1. Zypern: Eleni Foureira, "Fuogo"

(1. Halbfinale)

Ganz viele Pailletten, großzügig verteilt auf einem hautfarbenen Body: Man könnte vermuten, dass sich Eleni Foureira aus Zypern im Format gerirrt hat. Denn das hier ist nicht "Let's Dance", und das hier ist auch kein Nageldesign-Wettbewerb. Allerdings: Auf diese Fingernägel lässt sich selbst bei RTL kein Tanzpartner ein. Foureira ist vermutlich doch nicht so falsch in Lissabon. Wenn man sich die Frau genauer anschaut, passt das alles sogar wunderbar zusammen. Meterlange Mähnen haben beim ESC Tradition, Schulterpolster erst recht. Ob der Auftritt fürs Finale reicht, bleibt abzuwarten.

Foto: Andres Putting

2. Israel: Netta, "Toy"

(1. Halbfinale)

Wir brauchen eine starke, exaltierte Frau, so eine wie Beth Ditto: knallig, präsent, goschert. So in etwa kann man sich die Suche nach der israelischen Musikerin Netta Barzilai vorstellen. Motto: Frauen mit dicken Schenkeln und starker Botschaft (ihr ESC-Beitrag "I'm not your toy, you stupid boy" ist inspiriert von #MeToo) steckt man in kräftige Farben. Und so turnt die 25-Jährige in Lissabon in einem flammenden Manga-Outfit herum. Das könnte nicht nur den Winkekatzen auf der Bühne gefallen, Netta ist jedenfalls überall im Gespräch.

# MATERIALAUSZÜGE:

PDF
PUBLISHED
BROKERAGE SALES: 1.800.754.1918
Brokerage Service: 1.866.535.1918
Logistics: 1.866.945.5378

# AUFGABENLISTE:
• A. Prüfe, ob die folgenden Aussagen mit dem Ausgangstext übereinstimmen, und belege jede Antwort mit Ja oder Nein sowie den entscheidenden Worten des Ausgangstexts in wörtlichem Zitat: (i) Netta Barzilai ist 25 Jahre alt. (ii) Laut dem Ausgangstext steht fest, dass Eleni Foureiras Auftritt für das Finale reicht. (iii) Nettas ESC-Beitrag ist von #MeToo inspiriert.
• B. Gib den Abschnitt des Ausgangstexts wörtlich wieder, beginnend bei „Wir brauchen eine“ und endend bei „überall im Gespräch.“.

# ANTWORTEN JE AUFGABE:
• A.
(i) Ja: „Und so turnt die 25-Jährige in Lissabon in einem flammenden Manga-Outfit herum.“
(ii) Nein: „Ob der Auftritt fürs Finale reicht, bleibt abzuwarten.“
(iii) Ja: „ist inspiriert von #MeToo“

• B.
Wir brauchen eine starke, exaltierte Frau, so eine wie Beth Ditto: knallig, präsent, goschert. So in etwa kann man sich die Suche nach der israelischen Musikerin Netta Barzilai vorstellen. Motto: Frauen mit dicken Schenkeln und starker Botschaft (ihr ESC-Beitrag "I'm not your toy, you stupid boy" ist inspiriert von #MeToo) steckt man in kräftige Farben. Und so turnt die 25-Jährige in Lissabon in einem flammenden Manga-Outfit herum. Das könnte nicht nur den Winkekatzen auf der Bühne gefallen, Netta ist jedenfalls überall im Gespräch.